— What to produce —
Continue the NFSD patch review from its last line.
━━━ Passage to read
If this is really correct, the comment should also state that
no concurrent changes to the parent are possible during
the lookup, and thus the pre and post attributes are expected
to be the same always.

Otherwise, this code paragraph looks just a little insane ;-)


> +		}
> +	}
> 	if (status)
> -		goto out;
> +		return status;
> +
> 	status = nfsd_check_obj_isreg(*resfh);
> 	if (status)
> 		goto out;
> @@ -483,6 +499,8 @@ do_open_lookup(struct svc_rqst *rqstp, struct nfsd4_compound_state *cstate, stru
> 	status = do_open_permission(rqstp, *resfh, open, accmode);
> 	set_change_info(&open->op_cinfo, current_fh);
> out:
> +	if (status)
━━━━━━
━━━ Records supplied
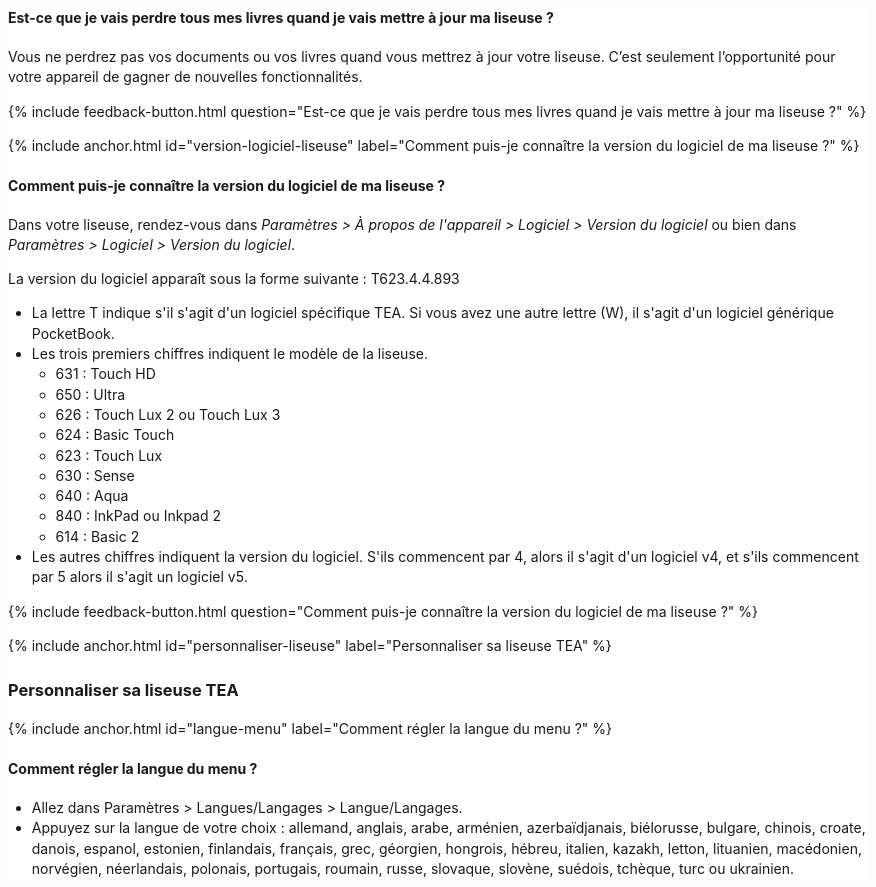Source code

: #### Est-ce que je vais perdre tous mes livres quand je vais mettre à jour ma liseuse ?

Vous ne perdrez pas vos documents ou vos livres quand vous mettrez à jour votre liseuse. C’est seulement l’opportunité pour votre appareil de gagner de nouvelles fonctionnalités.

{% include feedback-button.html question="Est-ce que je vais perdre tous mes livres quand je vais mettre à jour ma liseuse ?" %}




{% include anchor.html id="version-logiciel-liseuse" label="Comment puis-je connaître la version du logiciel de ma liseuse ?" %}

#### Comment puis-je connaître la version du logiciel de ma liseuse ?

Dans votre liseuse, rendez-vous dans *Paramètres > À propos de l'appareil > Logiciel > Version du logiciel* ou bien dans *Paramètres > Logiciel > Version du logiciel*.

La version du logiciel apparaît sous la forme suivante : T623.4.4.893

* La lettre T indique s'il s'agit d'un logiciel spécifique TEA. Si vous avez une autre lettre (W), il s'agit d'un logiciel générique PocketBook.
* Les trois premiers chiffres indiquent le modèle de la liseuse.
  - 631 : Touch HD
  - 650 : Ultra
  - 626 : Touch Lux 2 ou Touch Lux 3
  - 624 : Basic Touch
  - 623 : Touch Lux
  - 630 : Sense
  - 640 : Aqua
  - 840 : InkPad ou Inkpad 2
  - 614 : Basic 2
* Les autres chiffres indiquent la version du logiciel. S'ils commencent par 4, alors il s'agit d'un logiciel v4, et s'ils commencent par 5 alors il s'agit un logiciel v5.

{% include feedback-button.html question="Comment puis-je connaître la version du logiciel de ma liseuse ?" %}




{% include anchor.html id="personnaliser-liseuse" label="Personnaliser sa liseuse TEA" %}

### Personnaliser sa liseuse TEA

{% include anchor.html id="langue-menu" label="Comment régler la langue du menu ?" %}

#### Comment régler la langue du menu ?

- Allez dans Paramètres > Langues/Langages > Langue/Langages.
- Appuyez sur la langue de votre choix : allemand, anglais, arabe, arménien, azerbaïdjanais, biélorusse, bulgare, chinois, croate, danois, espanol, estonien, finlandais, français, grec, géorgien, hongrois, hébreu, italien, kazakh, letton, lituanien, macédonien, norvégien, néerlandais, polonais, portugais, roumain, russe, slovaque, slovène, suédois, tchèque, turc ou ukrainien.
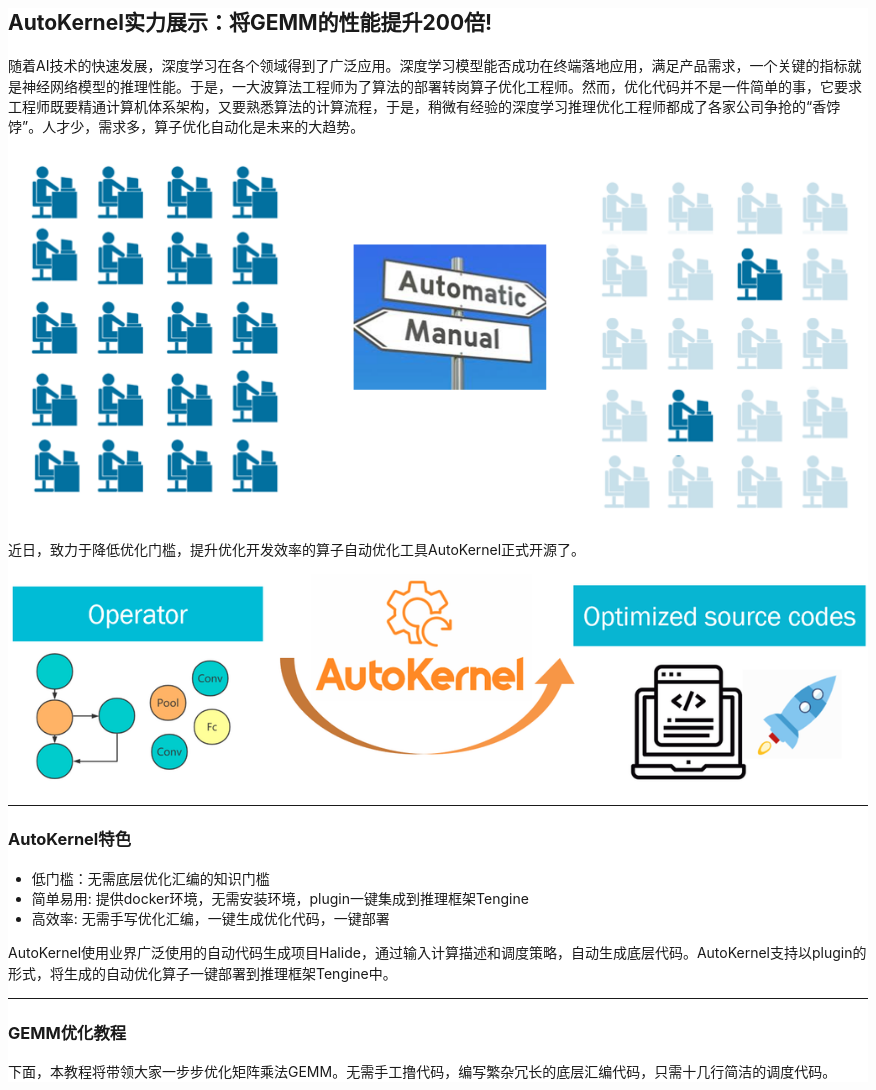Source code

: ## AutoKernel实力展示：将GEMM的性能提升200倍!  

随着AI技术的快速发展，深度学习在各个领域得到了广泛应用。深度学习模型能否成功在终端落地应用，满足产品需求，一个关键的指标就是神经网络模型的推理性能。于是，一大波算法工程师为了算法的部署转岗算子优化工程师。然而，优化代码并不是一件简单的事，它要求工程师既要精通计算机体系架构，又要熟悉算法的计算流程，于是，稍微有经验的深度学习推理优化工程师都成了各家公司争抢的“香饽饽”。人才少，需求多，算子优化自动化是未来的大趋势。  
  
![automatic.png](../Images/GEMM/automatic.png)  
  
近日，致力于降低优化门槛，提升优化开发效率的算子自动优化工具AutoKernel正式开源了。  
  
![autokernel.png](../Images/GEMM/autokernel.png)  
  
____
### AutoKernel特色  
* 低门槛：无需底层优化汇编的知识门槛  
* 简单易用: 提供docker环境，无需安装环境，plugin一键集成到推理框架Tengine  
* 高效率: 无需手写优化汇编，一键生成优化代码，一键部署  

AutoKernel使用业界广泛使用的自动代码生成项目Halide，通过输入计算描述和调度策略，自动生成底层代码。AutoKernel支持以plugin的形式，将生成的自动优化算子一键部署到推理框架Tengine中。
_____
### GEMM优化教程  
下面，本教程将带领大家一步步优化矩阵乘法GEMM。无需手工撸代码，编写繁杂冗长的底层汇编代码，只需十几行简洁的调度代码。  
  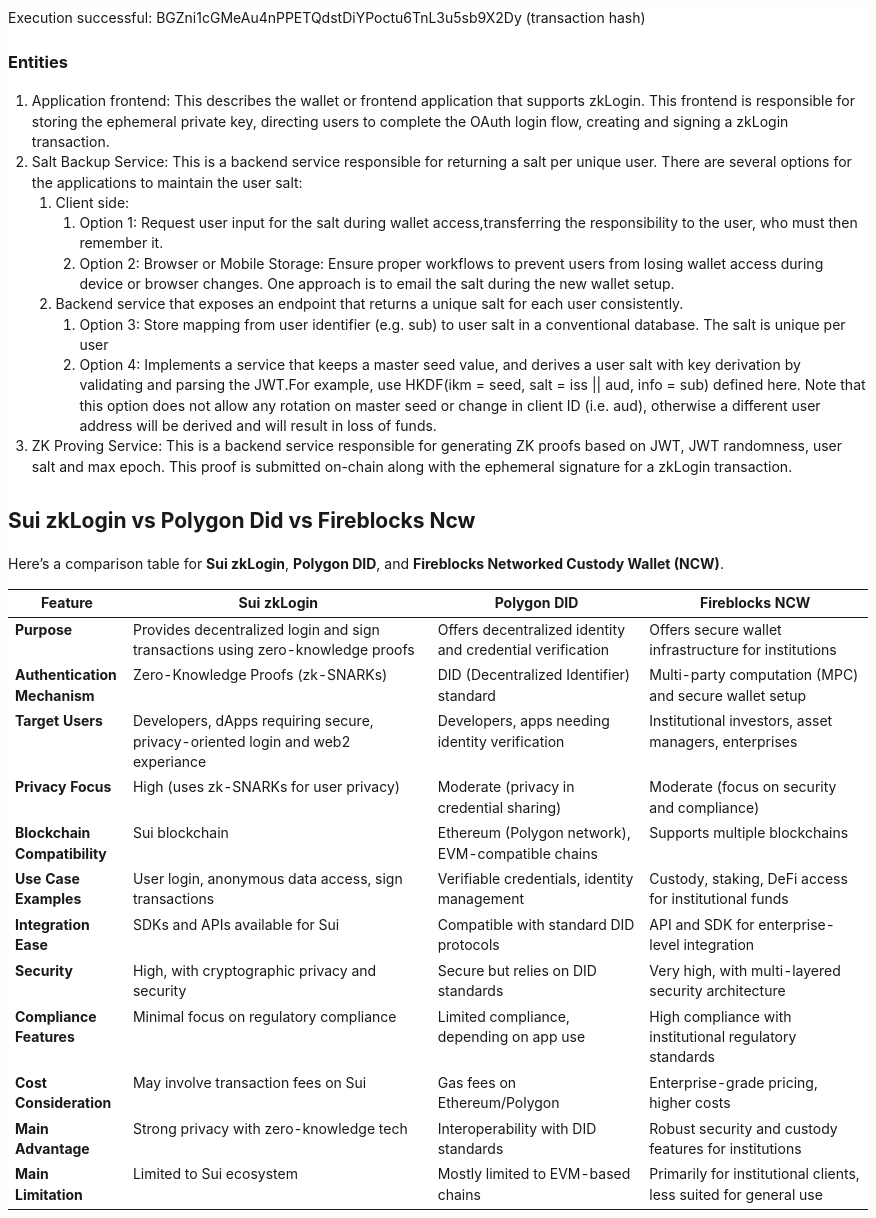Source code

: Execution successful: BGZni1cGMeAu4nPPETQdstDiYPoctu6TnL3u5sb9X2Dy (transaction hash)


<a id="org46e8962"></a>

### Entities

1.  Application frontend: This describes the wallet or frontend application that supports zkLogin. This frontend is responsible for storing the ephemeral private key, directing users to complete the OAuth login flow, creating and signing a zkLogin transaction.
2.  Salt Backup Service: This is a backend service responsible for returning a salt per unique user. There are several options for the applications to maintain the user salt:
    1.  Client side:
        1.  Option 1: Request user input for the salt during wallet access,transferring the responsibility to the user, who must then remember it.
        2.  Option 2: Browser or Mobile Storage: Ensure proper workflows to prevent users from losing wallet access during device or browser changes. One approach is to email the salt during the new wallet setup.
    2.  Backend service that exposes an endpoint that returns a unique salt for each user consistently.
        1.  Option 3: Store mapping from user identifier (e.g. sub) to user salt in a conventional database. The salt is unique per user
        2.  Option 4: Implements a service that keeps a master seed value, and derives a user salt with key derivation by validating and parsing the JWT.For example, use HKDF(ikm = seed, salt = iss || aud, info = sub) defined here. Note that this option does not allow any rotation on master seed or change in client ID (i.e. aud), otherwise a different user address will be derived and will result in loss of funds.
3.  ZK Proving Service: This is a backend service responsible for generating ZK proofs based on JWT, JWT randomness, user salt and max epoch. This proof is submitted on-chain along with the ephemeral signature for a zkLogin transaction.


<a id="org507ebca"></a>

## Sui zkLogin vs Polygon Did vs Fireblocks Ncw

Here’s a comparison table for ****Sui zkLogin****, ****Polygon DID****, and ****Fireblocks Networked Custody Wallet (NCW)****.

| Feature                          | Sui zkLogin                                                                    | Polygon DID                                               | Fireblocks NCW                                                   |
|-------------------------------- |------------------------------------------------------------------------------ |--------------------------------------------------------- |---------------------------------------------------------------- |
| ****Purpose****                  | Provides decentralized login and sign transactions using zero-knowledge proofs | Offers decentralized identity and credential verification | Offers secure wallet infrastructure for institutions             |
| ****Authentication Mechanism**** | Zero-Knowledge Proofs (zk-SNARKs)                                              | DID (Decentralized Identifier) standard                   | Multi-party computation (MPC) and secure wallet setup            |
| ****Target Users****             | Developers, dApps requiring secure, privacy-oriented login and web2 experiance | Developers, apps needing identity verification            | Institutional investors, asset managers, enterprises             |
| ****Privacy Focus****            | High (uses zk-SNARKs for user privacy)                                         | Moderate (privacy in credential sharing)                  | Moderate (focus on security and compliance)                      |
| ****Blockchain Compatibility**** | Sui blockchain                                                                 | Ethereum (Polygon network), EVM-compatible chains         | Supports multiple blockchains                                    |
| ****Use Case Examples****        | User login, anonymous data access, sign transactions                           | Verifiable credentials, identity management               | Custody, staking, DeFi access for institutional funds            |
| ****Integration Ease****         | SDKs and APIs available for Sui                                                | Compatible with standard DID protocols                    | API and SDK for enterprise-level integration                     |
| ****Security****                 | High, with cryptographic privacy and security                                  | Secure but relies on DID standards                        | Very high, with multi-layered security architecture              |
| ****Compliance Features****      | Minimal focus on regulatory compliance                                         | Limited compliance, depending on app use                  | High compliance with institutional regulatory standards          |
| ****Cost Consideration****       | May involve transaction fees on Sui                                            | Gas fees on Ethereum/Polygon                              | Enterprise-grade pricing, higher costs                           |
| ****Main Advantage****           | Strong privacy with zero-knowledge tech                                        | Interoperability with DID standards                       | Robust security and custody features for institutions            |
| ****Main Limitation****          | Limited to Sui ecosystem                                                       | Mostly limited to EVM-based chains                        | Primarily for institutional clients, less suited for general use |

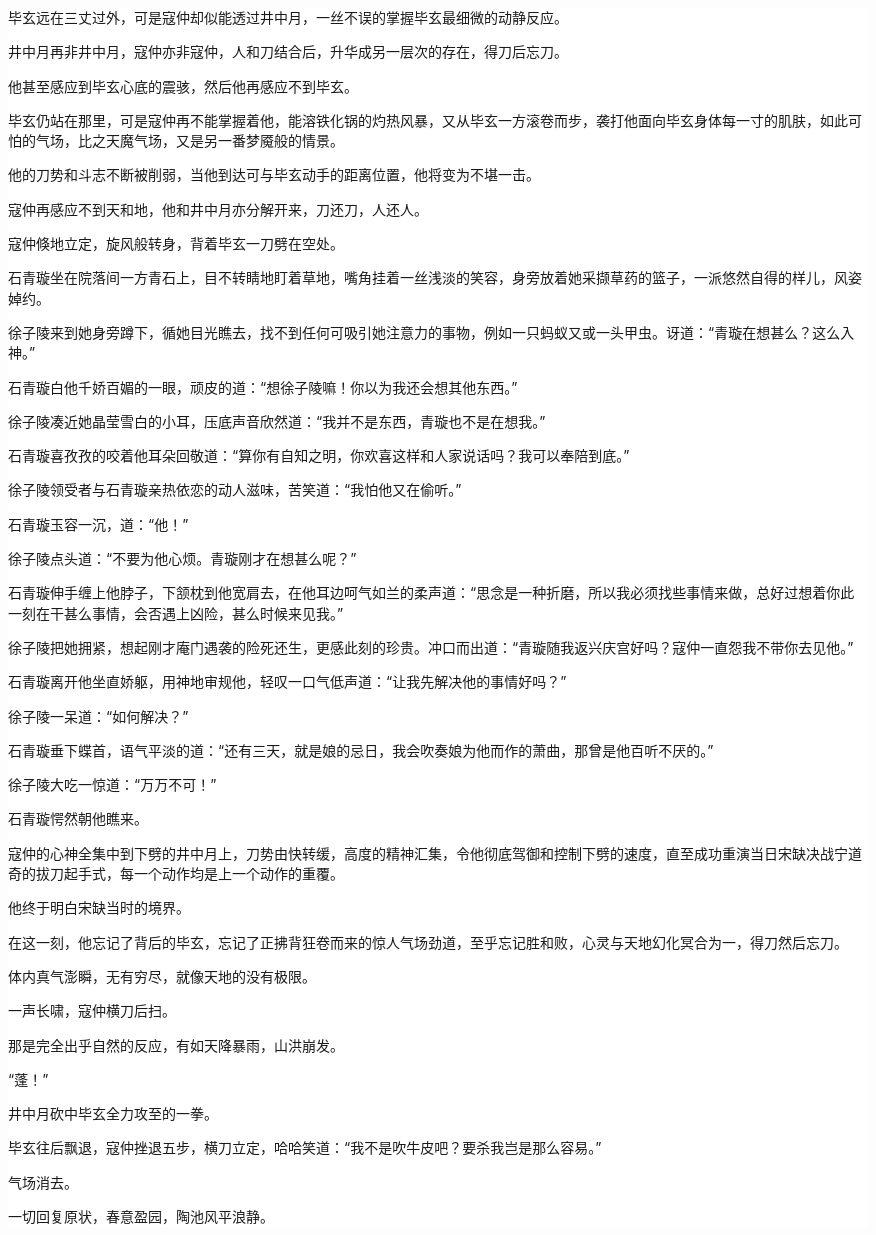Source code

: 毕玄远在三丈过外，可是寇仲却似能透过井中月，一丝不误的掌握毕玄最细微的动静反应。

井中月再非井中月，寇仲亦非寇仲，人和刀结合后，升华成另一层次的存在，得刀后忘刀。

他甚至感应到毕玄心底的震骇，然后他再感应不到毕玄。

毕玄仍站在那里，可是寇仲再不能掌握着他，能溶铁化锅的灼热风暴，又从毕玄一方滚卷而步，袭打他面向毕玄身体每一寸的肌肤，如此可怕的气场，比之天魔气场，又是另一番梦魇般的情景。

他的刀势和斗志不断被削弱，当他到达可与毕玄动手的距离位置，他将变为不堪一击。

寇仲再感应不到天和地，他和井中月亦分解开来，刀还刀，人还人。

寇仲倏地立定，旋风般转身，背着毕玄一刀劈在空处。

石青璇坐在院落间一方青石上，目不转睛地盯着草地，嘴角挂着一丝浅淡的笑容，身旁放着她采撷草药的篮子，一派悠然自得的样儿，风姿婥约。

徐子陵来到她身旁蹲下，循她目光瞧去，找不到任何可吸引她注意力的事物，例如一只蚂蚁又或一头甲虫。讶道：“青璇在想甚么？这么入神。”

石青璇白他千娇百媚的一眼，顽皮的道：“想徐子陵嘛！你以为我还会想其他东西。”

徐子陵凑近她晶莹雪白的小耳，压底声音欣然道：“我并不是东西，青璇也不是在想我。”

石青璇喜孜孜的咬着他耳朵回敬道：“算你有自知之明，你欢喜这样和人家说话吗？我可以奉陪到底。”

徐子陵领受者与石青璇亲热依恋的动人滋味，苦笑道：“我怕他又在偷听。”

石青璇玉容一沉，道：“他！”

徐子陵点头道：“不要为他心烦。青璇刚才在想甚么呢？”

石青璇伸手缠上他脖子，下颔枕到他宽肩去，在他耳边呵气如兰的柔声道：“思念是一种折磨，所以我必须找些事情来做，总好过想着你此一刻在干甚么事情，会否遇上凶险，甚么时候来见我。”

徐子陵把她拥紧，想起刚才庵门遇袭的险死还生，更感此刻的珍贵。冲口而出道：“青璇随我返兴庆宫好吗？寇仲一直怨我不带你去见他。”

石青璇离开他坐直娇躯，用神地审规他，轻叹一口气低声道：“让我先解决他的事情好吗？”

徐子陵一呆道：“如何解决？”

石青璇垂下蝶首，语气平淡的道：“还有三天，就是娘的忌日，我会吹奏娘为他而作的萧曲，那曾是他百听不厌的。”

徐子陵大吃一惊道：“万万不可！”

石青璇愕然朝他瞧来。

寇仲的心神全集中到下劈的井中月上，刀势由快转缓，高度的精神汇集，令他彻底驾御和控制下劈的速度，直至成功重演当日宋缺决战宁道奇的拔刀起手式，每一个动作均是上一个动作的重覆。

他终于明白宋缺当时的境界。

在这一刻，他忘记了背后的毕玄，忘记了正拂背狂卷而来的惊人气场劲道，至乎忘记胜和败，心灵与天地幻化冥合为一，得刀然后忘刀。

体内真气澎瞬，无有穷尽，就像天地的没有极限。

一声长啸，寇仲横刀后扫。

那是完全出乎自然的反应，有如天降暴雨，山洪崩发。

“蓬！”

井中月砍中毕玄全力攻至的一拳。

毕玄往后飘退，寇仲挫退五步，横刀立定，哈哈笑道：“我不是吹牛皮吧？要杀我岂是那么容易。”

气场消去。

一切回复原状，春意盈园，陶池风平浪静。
━━━━━━
— Answer for this exercise —
> +		inode_unlock(current_fh->fh_dentry->d_inode);
> 	return status;
> }
> 
> @@ -540,6 +558,7 @@ nfsd4_open(struct svc_rqst *rqstp, struct nfsd4_compound_state *cstate,
> 	struct net *net = SVC_NET(rqstp);
> 	struct nfsd_net *nn = net_generic(net, nfsd_net_id);
> 	bool reclaim = false;
> +	bool locked = false;
> 
> 	dprintk("NFSD: nfsd4_open filename %.*s op_openowner %p\n",
> 		(int)open->op_fnamelen, open->op_fname,
> @@ -604,6 +623,7 @@ nfsd4_open(struct svc_rqst *rqstp, struct nfsd4_compound_state *cstate,
> 		status = do_open_lookup(rqstp, cstate, open, &resfh);
> 		if (status)
> 			goto out;
> +		locked = true;
> 		break;
> 	case NFS4_OPEN_CLAIM_PREVIOUS:
> 		status = nfs4_check_open_reclaim(cstate->clp);
> @@ -639,6 +659,8 @@ nfsd4_open(struct svc_rqst *rqstp, struct nfsd4_compound_state *cstate,
> 		fput(open->op_filp);
> 		open->op_filp = NULL;
> 	}
> +	if (locked)
> +		inode_unlock(cstate->current_fh.fh_dentry->d_inode);
> 	if (resfh && resfh != &cstate->current_fh) {
> 		fh_dup2(&cstate->current_fh, resfh);
> 		fh_put(resfh);
> @@ -933,7 +955,7 @@ static __be32 nfsd4_do_lookupp(struct svc_rqst *rqstp, struct svc_fh *fh)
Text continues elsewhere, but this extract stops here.